Robot assisted surgery
https://www.nuh.com.sg/news/media-articles_837.html
Real world image

Card chip reader typically take about 5-10 seconds to complete a transaction. The delay is a limitation imposed by the technology, therefore to prevent the user from removing the card prematurely and getting into an error state the terminal is forced to display a wait message. Target, The District, Tustin

Hi Gary, you did a great job describing the concept of latency and how it affects the user frustration and perception of the system. I like how you provided ways to combat the negative effects of latency and introduced best practices in case network delays can’t be avoided: preloading data instead of loading screens and spinners and anticipating website resources for subsequent web pages or tasks. There’s a guideline in UX design that response times should be reduced to one-tenth of a second. (It’s the limit for having the user feel that the system is reacting instantaneously, meaning that no special feedback is necessary except to display the result.)

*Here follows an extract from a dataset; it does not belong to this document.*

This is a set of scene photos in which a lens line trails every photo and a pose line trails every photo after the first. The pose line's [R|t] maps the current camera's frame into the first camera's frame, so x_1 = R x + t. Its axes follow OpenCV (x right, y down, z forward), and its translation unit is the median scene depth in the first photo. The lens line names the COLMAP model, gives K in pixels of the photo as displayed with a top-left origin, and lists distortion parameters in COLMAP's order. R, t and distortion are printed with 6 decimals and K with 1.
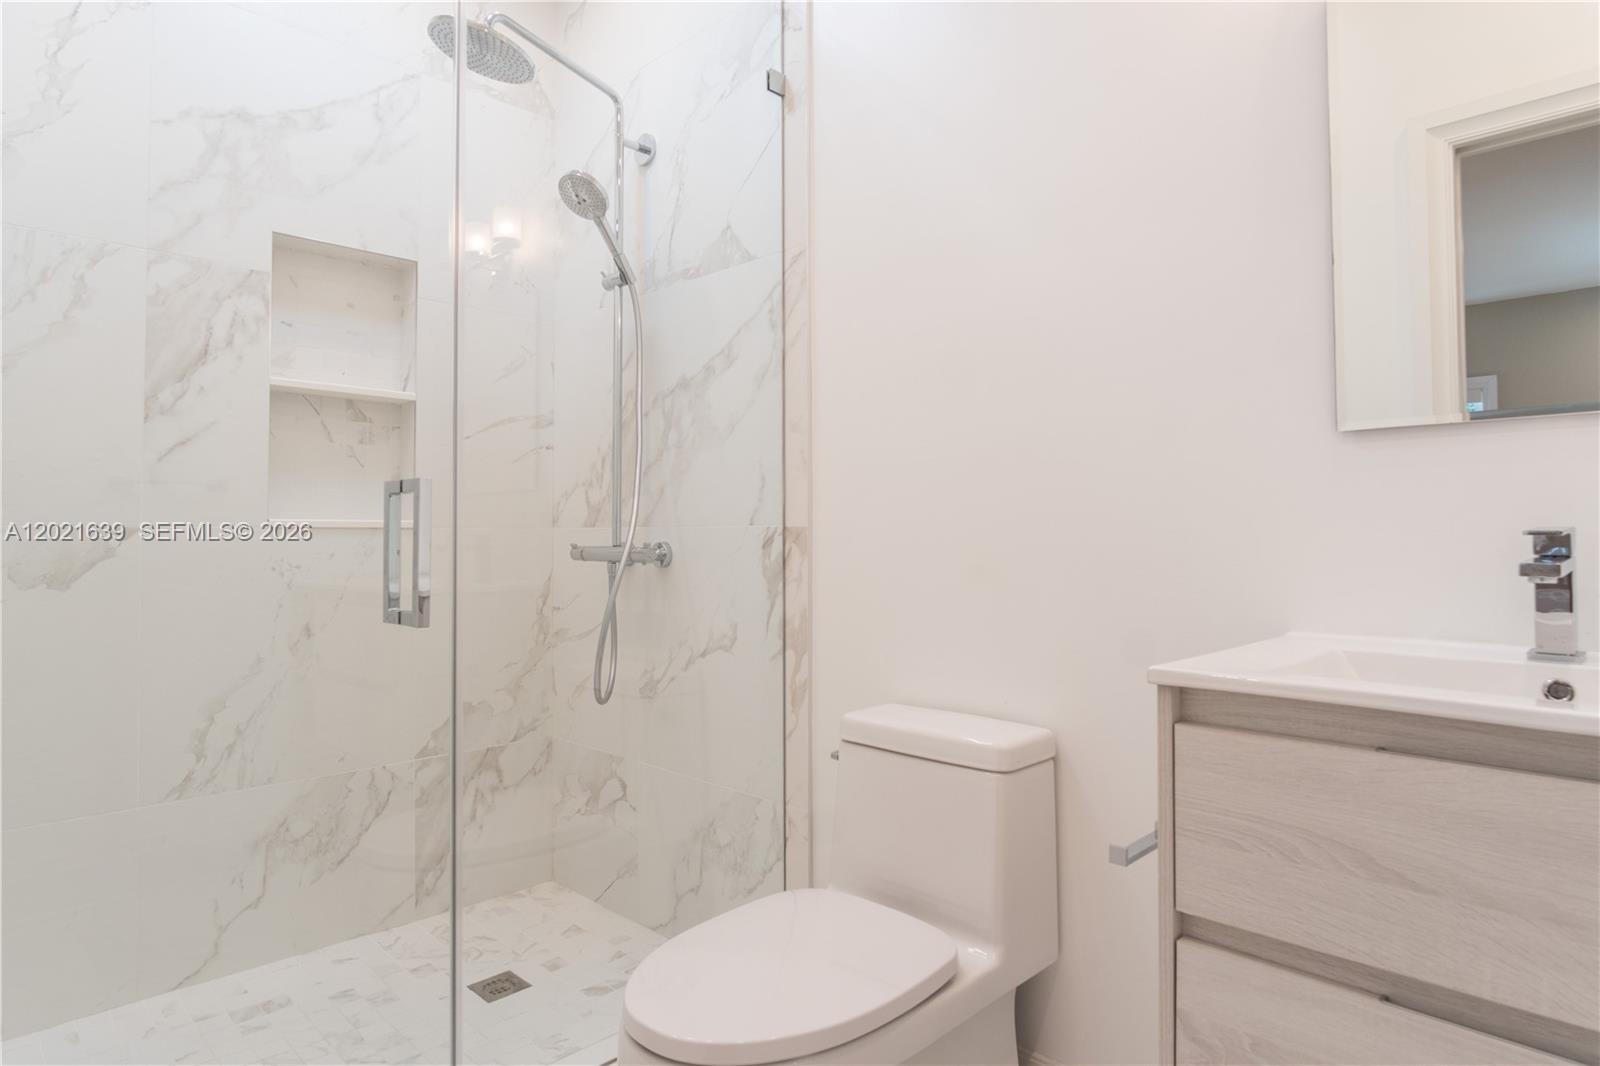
lens RADIAL K [[900.8, 0, 799.1], [0, 900.8, 533.0], [0, 0, 1]] dist [-0.015008, 0.004575]
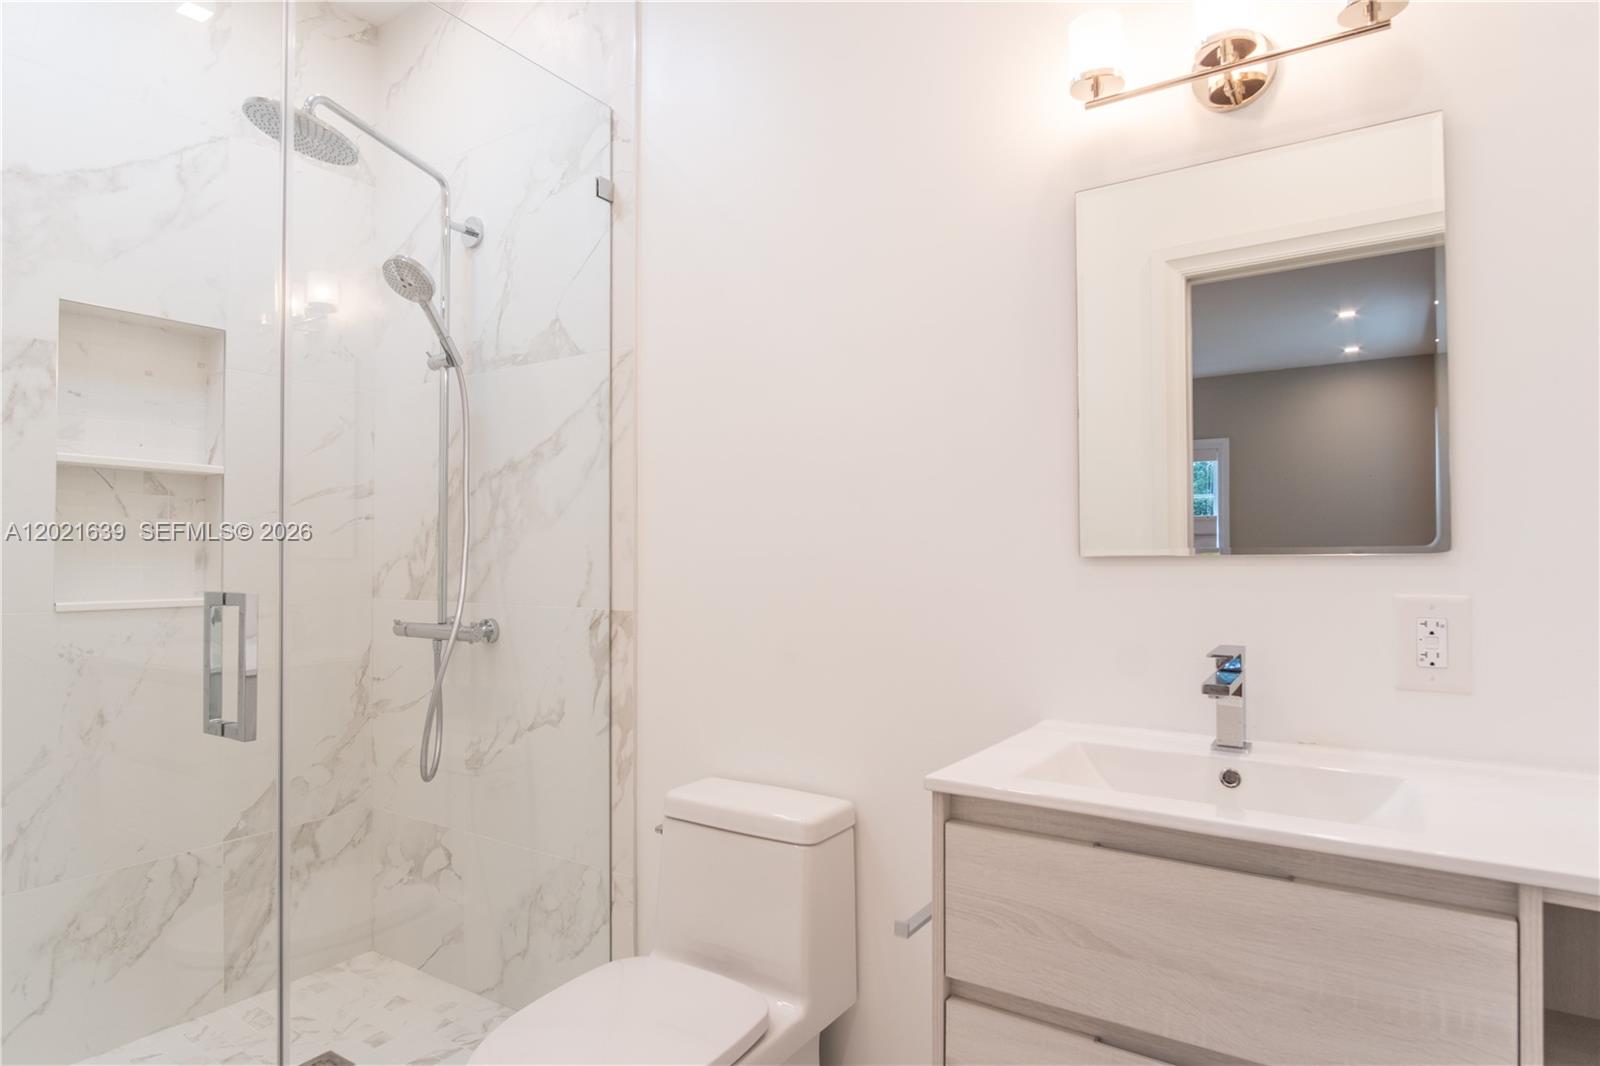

Unfortunately, latency reduction is a big issue on some of the software products at work which run on proprietary but unresponsive hardware. I see it all of the time in user testing, where the participant taps on the back button and after a delay, repeatedly presses the button, which triggers the system to advance multiple times and appear as a bug. However, a five second delay is inexcusable. I wish there was a way to deal with the latency by keeping the user informed beyond an active press state of the button. Unfortunately, even visual feedback isn’t always enough to prevent the user from thinking an interaction was not registered. I wish we could distract them to keep them engaged, even if it’s with a screen transition, but animations and advanced effects are unfortunately taxing on the system. This is an example of latency reduction at its worst (for me anyway), and it particularly hits home hard having personally witnessed it.